I've received and setup my replacement TiVo Roamio Pro. It took calling Charter Cable twice and a truck role along with a lot of instruction from me to get the CableCard reconfigured properly by Charter Tech Support, Charter Support is still incompetent for TiVo support. 

My Roamio Pro is now functioning perfectly once again only needing the TiVo box to be replaced, CableCard itself seems to be in proper working order...


----------



## pshivers (Nov 4, 2013)

Two days after replacing my Roamio Pro, the original problem that is the topic of this thread came back. Black screens, lost recording and the error messages as mentioned before....

Tried to get Charter to fix it but the guy that came out knew nothing about TiVo, had no replacement CableCards and insisted it was "Signal Problem"... 

All he managed to do was remove my POE filter for MoCA and break my MoCA network by separating my in-house coax onto two separate line drops to the pole... MoCA still worked but was very unstable... Grrrrrrrr!


Black screens continued....

So the next day I went to the Charter Store to get a new CableCard on my own, No Dice, they had none in stock and would not be getting any for a few weeks! They offered to schedule a truck roll with a "Tivo" Tech as he might have a CableCard available. Next day the TiVo Tech from Charter shows up, but no CableCards... but at least he doesn't argue with me that it isn't a CableCard problem. He calls around for about 20 minutes and finds someone with the correct card in his truck, 30 minutes later the "New" CableCard is installed and properly paired with my Roamio Pro.

_SUPPLIED RECORDS_:
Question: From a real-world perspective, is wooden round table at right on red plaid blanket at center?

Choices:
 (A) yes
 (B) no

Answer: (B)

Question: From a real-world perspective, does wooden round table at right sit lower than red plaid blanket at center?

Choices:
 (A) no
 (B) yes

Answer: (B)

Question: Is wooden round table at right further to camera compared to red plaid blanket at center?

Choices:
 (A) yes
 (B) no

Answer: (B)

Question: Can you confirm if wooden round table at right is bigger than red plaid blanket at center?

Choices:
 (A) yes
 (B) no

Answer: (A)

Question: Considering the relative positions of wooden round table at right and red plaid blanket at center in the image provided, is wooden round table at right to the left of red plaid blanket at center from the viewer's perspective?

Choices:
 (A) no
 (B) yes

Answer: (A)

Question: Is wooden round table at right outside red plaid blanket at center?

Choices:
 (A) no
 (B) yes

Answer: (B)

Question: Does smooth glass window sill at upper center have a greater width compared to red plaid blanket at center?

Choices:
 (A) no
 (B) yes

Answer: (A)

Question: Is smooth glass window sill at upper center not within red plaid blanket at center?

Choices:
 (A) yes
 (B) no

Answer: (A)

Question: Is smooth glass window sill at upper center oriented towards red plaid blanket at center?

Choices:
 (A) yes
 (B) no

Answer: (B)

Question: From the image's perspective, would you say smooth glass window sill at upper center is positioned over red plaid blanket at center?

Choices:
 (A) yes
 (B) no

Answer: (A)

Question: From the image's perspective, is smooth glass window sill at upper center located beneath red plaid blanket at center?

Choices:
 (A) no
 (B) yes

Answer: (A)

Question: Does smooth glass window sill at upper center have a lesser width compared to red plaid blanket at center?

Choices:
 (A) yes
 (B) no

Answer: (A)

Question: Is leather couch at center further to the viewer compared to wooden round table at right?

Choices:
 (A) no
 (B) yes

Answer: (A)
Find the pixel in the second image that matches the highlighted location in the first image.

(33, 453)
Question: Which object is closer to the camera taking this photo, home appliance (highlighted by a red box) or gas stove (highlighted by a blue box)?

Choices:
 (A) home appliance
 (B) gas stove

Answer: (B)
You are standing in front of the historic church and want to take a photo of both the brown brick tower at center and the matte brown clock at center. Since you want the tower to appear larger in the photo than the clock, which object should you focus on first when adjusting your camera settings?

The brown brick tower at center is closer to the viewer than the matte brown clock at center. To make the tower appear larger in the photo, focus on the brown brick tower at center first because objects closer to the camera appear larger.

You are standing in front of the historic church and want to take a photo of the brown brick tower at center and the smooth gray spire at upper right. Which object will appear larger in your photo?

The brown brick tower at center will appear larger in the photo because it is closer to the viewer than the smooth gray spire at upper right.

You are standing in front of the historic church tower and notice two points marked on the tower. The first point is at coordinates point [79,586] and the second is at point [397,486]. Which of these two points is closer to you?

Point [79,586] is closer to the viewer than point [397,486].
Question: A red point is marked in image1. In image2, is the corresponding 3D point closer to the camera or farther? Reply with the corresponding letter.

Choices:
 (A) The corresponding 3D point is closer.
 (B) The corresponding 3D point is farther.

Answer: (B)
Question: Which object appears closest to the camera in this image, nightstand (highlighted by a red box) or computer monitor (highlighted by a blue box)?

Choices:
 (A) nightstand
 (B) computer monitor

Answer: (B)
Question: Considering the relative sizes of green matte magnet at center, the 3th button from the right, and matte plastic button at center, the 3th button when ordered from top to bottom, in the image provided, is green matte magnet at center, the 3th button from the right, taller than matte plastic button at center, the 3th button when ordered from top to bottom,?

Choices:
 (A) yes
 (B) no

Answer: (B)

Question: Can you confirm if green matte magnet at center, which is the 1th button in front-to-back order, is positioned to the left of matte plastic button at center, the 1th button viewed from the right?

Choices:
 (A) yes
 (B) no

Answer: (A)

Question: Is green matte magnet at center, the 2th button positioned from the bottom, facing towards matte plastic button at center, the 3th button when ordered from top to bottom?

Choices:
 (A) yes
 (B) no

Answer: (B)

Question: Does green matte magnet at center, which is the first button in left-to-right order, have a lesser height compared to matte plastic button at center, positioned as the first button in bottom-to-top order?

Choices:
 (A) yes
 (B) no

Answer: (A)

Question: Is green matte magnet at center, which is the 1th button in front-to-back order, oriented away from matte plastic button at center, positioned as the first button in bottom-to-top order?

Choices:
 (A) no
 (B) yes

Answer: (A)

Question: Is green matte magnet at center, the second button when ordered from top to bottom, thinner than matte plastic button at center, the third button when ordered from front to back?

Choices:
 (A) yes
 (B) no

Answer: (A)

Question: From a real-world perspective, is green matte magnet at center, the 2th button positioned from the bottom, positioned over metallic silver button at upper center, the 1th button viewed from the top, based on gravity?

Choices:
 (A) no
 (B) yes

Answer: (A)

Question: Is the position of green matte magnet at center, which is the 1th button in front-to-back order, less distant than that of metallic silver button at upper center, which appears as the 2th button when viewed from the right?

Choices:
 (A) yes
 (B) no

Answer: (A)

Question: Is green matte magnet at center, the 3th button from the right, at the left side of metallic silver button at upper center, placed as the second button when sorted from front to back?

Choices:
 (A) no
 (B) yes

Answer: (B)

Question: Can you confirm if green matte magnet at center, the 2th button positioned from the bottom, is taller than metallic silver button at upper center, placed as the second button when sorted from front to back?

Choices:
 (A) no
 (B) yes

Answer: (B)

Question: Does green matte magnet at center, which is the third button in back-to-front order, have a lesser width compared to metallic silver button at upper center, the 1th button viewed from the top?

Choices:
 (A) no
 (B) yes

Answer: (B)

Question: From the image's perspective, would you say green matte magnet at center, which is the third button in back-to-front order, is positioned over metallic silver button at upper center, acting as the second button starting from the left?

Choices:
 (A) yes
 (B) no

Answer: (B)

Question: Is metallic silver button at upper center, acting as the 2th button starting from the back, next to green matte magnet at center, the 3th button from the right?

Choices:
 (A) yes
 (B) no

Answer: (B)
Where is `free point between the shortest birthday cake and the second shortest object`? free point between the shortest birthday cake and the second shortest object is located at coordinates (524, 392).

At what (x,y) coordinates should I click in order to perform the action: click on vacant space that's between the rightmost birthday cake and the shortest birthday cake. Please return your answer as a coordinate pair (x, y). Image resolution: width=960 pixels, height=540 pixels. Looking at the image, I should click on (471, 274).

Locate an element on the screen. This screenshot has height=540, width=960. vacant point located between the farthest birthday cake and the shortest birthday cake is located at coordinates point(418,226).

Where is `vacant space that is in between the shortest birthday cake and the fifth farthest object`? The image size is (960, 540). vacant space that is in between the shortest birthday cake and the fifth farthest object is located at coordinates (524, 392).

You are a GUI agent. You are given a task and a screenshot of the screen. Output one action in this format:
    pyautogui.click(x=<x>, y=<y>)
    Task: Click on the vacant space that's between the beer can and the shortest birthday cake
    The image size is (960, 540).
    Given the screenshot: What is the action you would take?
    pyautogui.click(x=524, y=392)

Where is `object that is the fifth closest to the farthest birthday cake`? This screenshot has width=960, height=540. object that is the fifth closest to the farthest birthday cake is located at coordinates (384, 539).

_TASKS TO CARRY OUT_:
1. Reproduce the portion of the TiVo Roamio Pro thread above verbatim, beginning at the words "## pshivers (Nov" and stopping after "as mentioned before....".
2. Write the next part of the TiVo Roamio Pro thread, continuing on from its final sentence.

_ANSWERS BY ITEM_:
1.
## pshivers (Nov 4, 2013)

Two days after replacing my Roamio Pro, the original problem that is the topic of this thread came back. Black screens, lost recording and the error messages as mentioned before....

2.
The Roamio Pro has been working for about 24 hours now with no black screens that I have seen or lost recordings.

I just went outside to the Cable Box and reworked the wiring so the POE filter is back in place and my COAX is connected as one system again. No more tuning problems in my other rooms where I have my Tivo Mini's setup...

Dealing with Charter can be very frustrating, but at least my system is back in working order again!


----------



## rare (Jan 1, 2015)

I am having the exact same problem. Skip to 30 seconds is also very slow to operate. This seems to start happening after the winter software update. Called TiVo Support and they're replacing the device.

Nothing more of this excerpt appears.